● Text excerpt:
______

168. Thus there is no doubt that the thorium emanation begins to condense at a temperature higher than that at which the radium emanation condenses. The explanation of the peculiar behaviour of the thorium emanation is clear when the small number of emanation particles present in the gas are taken into consideration. It has been shown that both emanations give out only α rays. It is probable that the α particles from the two emanations are similar in character and produce about the same number of ions in their passage through the gas. The number of ions produced by each α particle before its energy is dissipated is probably about 70,000. (See section 252.)

Now, in the experiment, the electrometer readily measured a current of 10^{-3} electrostatic units. Taking the charge on an ion as 3·4 × 10^{-10} electrostatic units, this corresponds to a production in the testing vessel of about 3 × 10^6 ions per sec., which would be produced by about 40 expelled α particles per second. Each radiating particle cannot expel less than one α particle and may expel more, but it is likely that the number expelled by an atom of the thorium emanation is not greatly different from that expelled by an atom of the radium emanation.

In section 133 it has been shown that, according to the law of decay, λN particles change per second when N are present. Thus, to produce 40 α particles, λN cannot be greater than 40. Since for the thorium emanation λ is 1/87, it follows that N cannot be greater than 3500. The electrometer thus detected the presence of 3500 particles of the thorium emanation, and since in the static method the volume of the condensing spiral was about 15 c.c., this corresponded to a concentration of about 230 particles per c.c. An ordinary gas at atmospheric pressure and temperature probably contains about 3·6 × 10^{19} molecules per c.c. Thus the emanation would have been detected on the spiral if it had possessed a partial pressure of less than 10^{-17} of an atmosphere.

It is not surprising then that the condensation point of the thorium emanation is not sharply defined. It is rather a matter of remark that condensation should occur so readily with so sparse a distribution of emanation particles in the gas; for, in order that condensation may take place, it is probable that the particles must approach within one another's sphere of influence.

______

● Provided material:

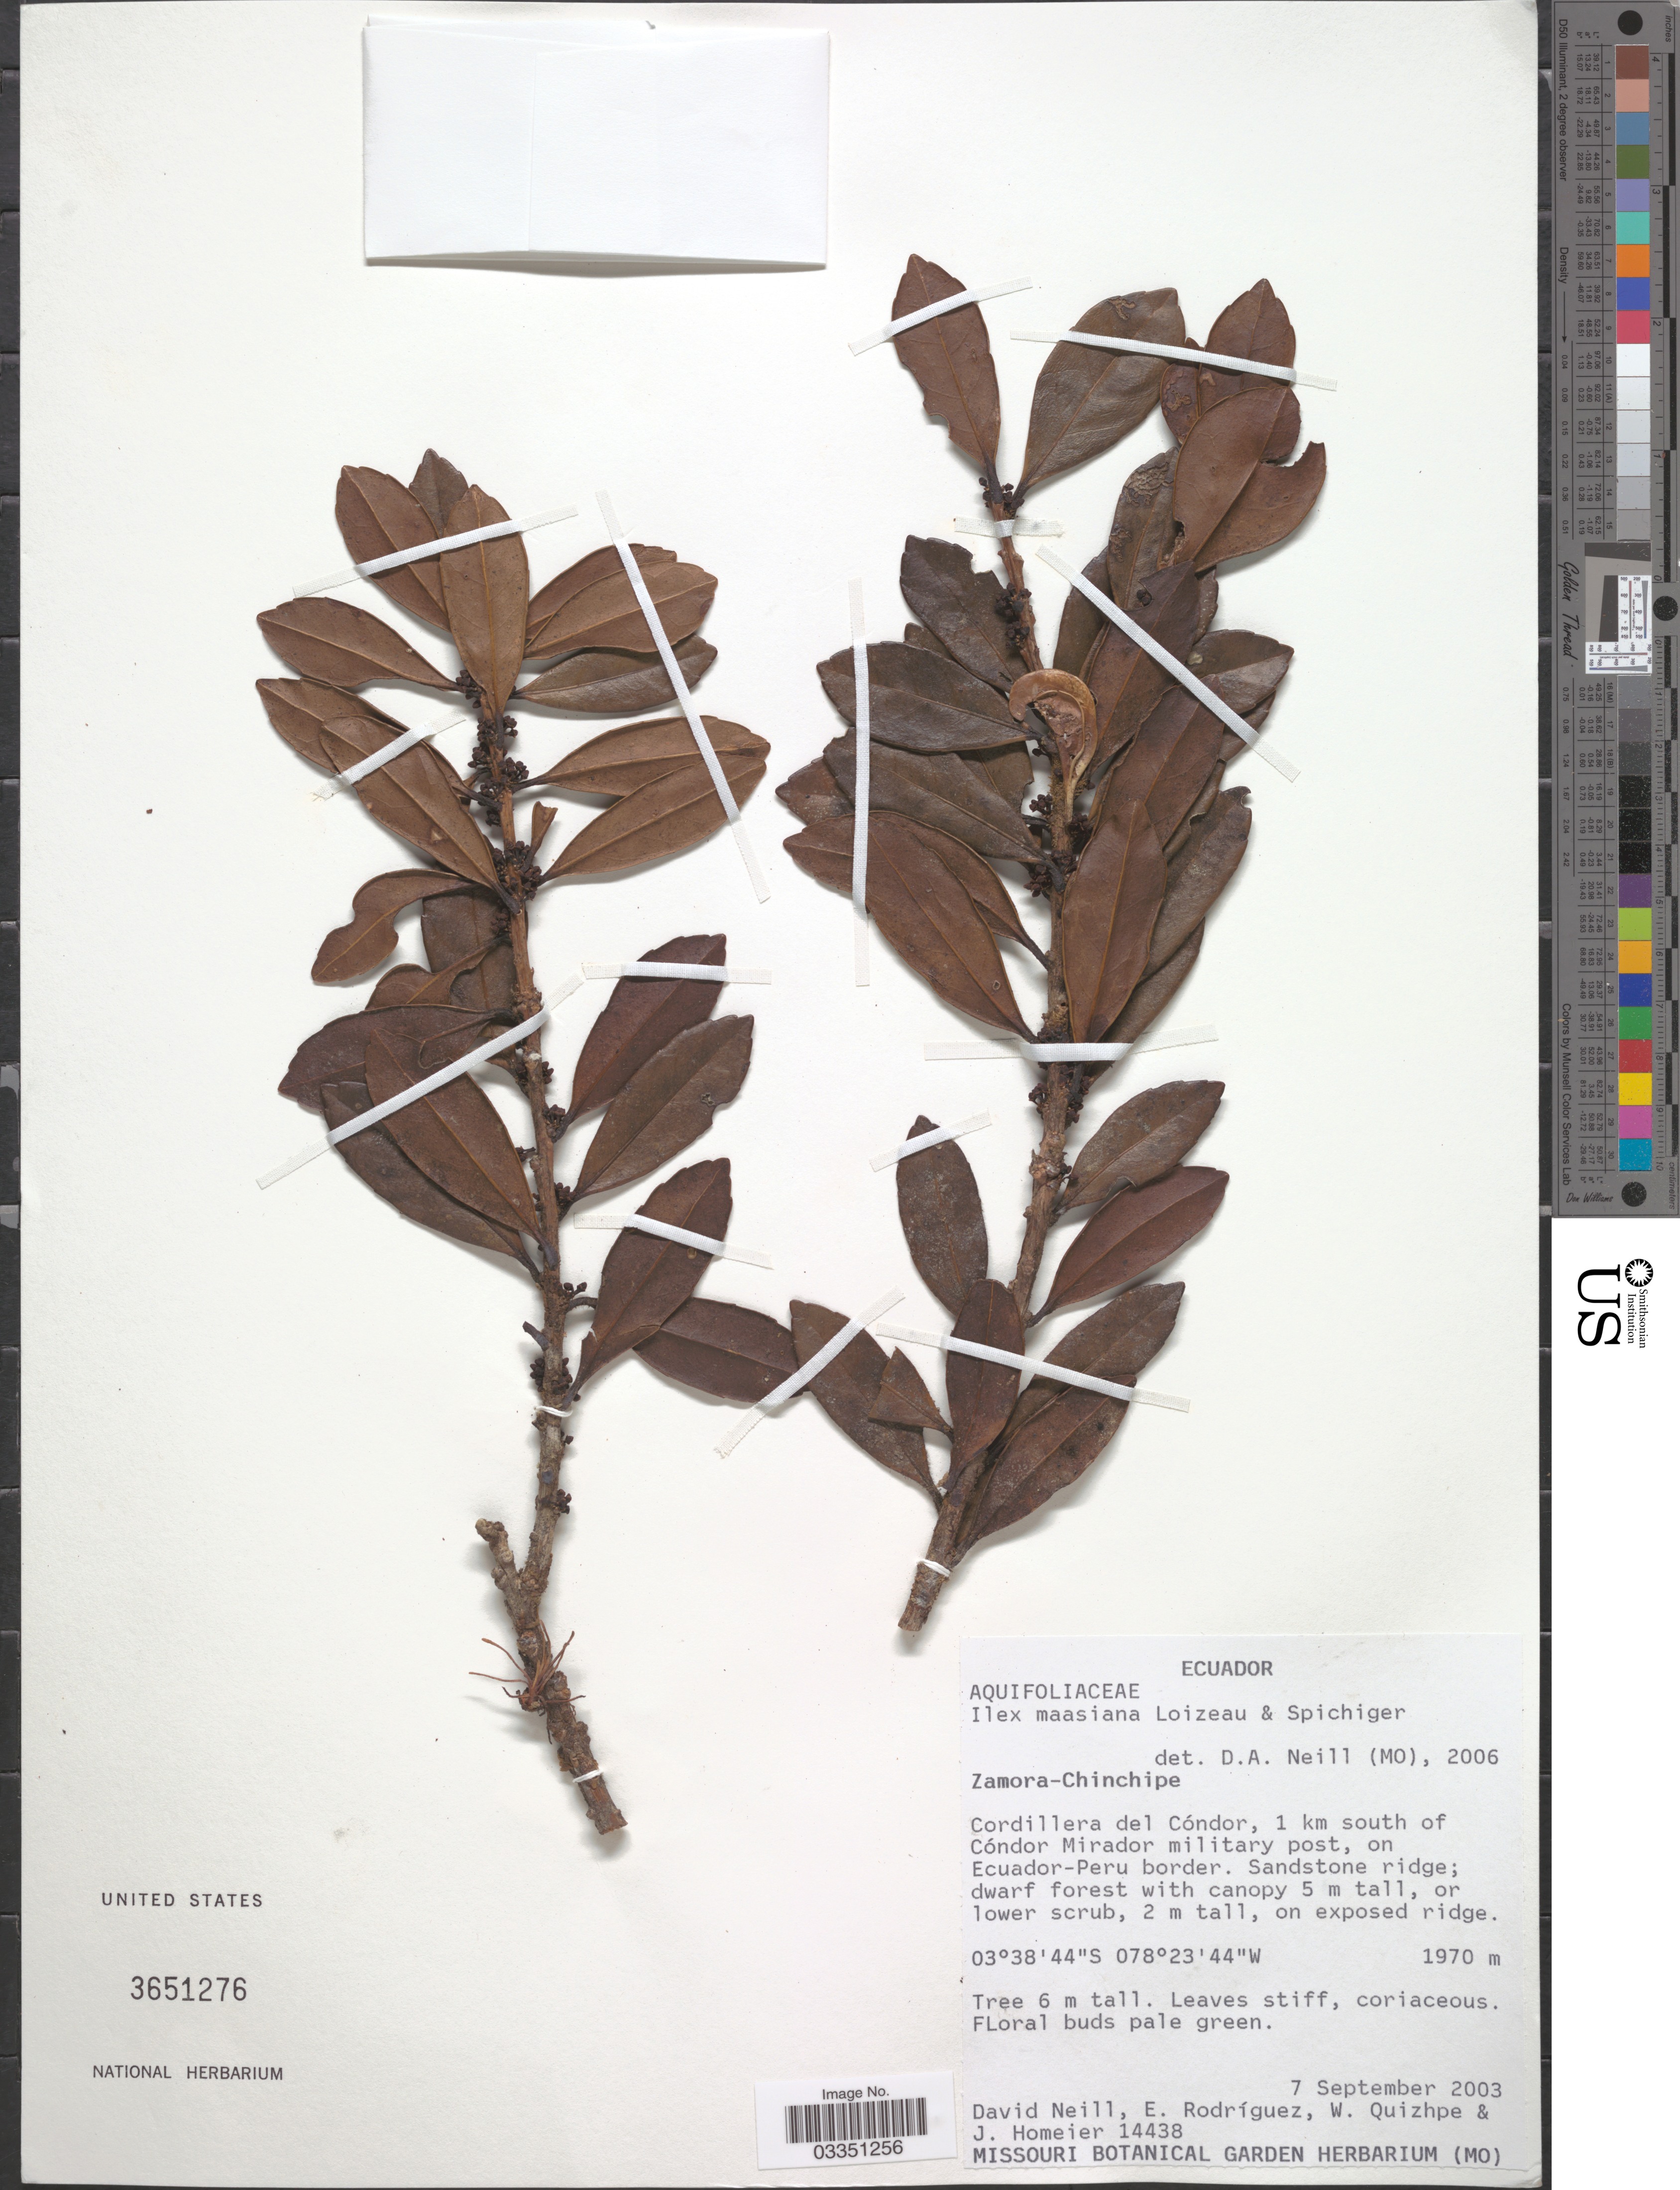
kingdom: Plantae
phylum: Tracheophyta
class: Magnoliopsida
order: Aquifoliales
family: Aquifoliaceae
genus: Ilex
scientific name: Ilex maasiana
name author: Loizeau & Spichiger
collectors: D. Neill, E. Rodriguez, W. Quizhpe & J. Homeier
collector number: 14438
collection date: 2003-09-07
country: Ecuador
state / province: Zamora-Chinchipe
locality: Cordillera del Cóndor, 1 km south of Cóndor Mirador military post, on Ecuador-Peru border.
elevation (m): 1970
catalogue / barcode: US 3651276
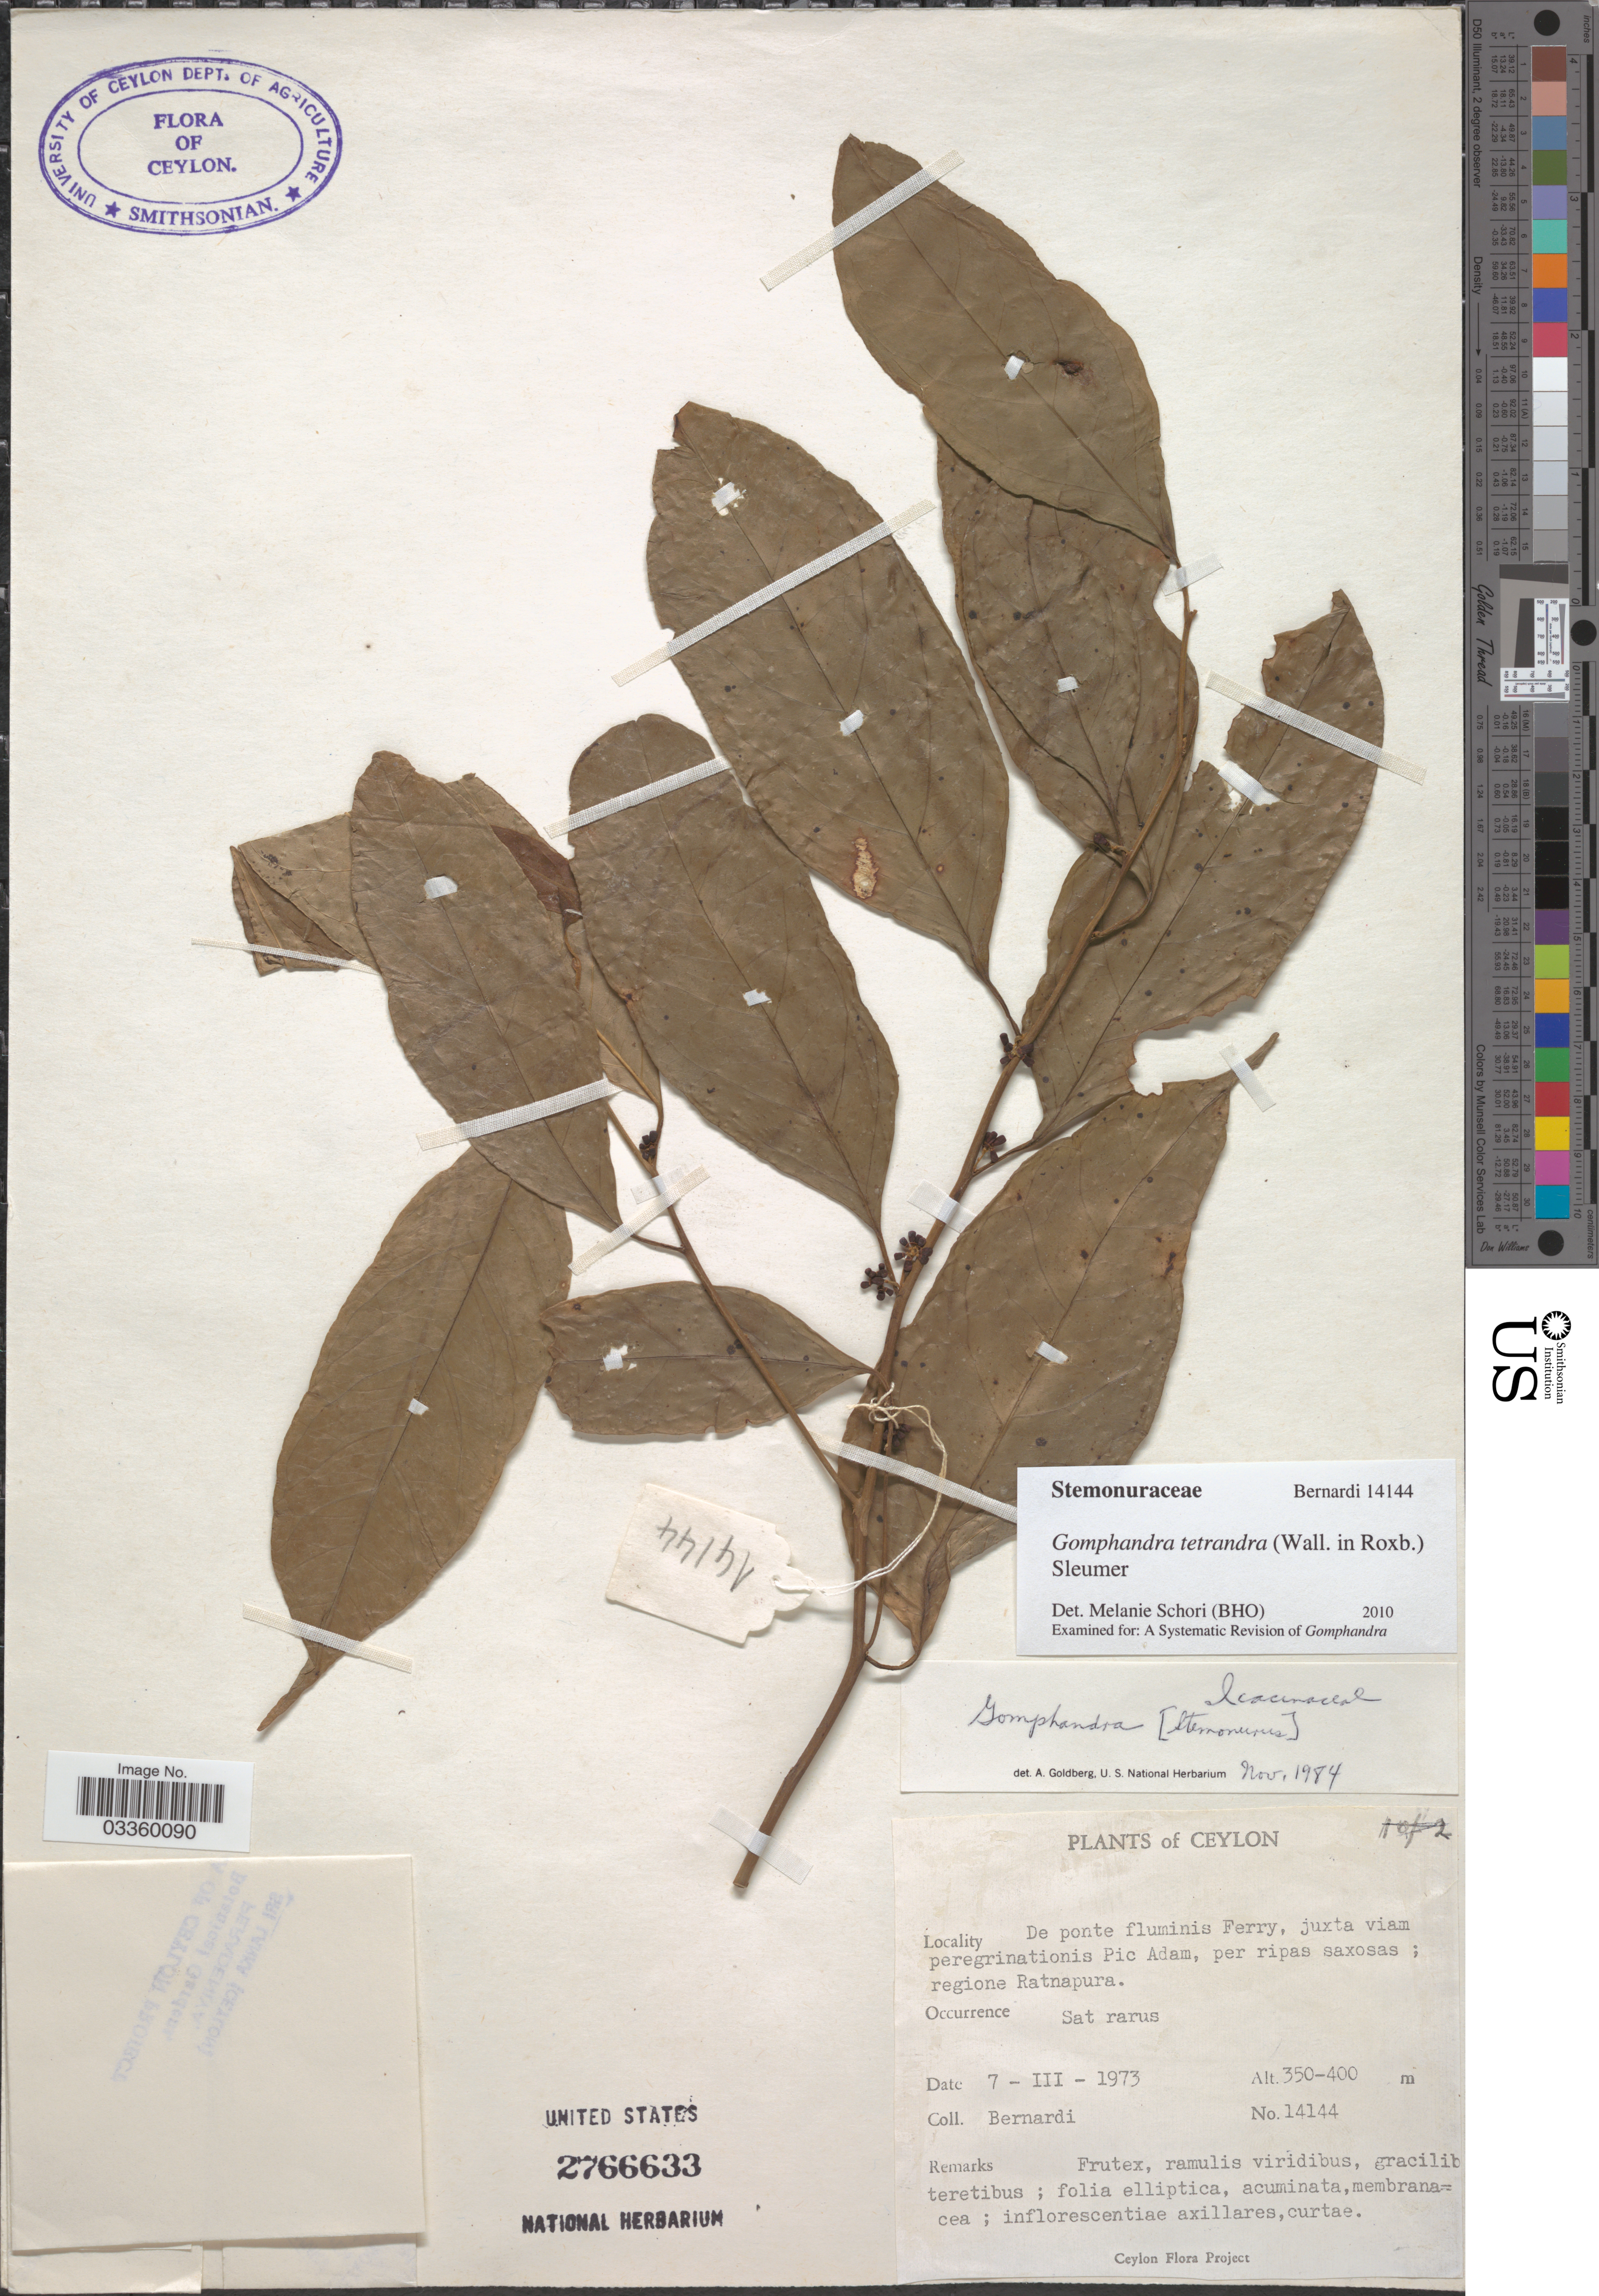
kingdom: Plantae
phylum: Tracheophyta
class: Magnoliopsida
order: Cardiopteridales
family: Stemonuraceae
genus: Gomphandra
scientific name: Gomphandra tetrandra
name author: (Wall.) Sleumer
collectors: Bernardi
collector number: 14144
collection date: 1973-03-07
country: Sri Lanka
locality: Ceylon. De ponte fluminis Ferry, juxta viam peregrinationis Pic Adam, per ripas saxosas; regione Ratnapura.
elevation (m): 350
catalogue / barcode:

______

● Problems to work on:
A. From the passage on thorium emanation, copy out the part starting at "168. Thus there" and ending at "(See section 252.)".
B. For each statement below, say yes or no according to the passage on thorium emanation, and quote the words of the passage that decide it.
(i) Both emanations give out only α rays.
(ii) The thorium emanation begins to condense at a lower temperature than the radium emanation.
(iii) In the static method, the condensing spiral had a volume of about 15 c.c.

● Solved problems:
A.
168. Thus there is no doubt that the thorium emanation begins to condense at a temperature higher than that at which the radium emanation condenses. The explanation of the peculiar behaviour of the thorium emanation is clear when the small number of emanation particles present in the gas are taken into consideration. It has been shown that both emanations give out only α rays. It is probable that the α particles from the two emanations are similar in character and produce about the same number of ions in their passage through the gas. The number of ions produced by each α particle before its energy is dissipated is probably about 70,000. (See section 252.)

B.
(i) Yes: "It has been shown that both emanations give out only α rays."
(ii) No: "the thorium emanation begins to condense at a temperature higher than that at which the radium emanation condenses."
(iii) Yes: "in the static method the volume of the condensing spiral was about 15 c.c."